Task item — Report every line of the stored data below that contains the string "console", copying each one in full. Matching is case-sensitive.

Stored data
--*--
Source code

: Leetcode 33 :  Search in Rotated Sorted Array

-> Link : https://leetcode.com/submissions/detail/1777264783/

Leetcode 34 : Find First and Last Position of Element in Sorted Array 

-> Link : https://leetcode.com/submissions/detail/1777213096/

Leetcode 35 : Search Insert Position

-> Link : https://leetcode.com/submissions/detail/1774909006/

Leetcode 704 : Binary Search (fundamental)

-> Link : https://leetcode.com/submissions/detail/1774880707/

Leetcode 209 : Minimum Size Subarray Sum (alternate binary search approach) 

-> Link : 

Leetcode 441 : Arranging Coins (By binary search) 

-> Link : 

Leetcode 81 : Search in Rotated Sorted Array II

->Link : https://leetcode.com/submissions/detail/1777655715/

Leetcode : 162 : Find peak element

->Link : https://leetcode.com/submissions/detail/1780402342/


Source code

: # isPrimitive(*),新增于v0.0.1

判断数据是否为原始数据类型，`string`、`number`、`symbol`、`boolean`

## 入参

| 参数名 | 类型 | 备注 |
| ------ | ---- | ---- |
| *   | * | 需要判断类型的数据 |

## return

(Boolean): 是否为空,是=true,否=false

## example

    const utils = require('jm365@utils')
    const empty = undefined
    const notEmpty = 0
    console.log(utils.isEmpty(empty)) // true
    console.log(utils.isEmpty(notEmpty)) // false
--*--
Result below —
    console.log(utils.isEmpty(empty)) // true
    console.log(utils.isEmpty(notEmpty)) // false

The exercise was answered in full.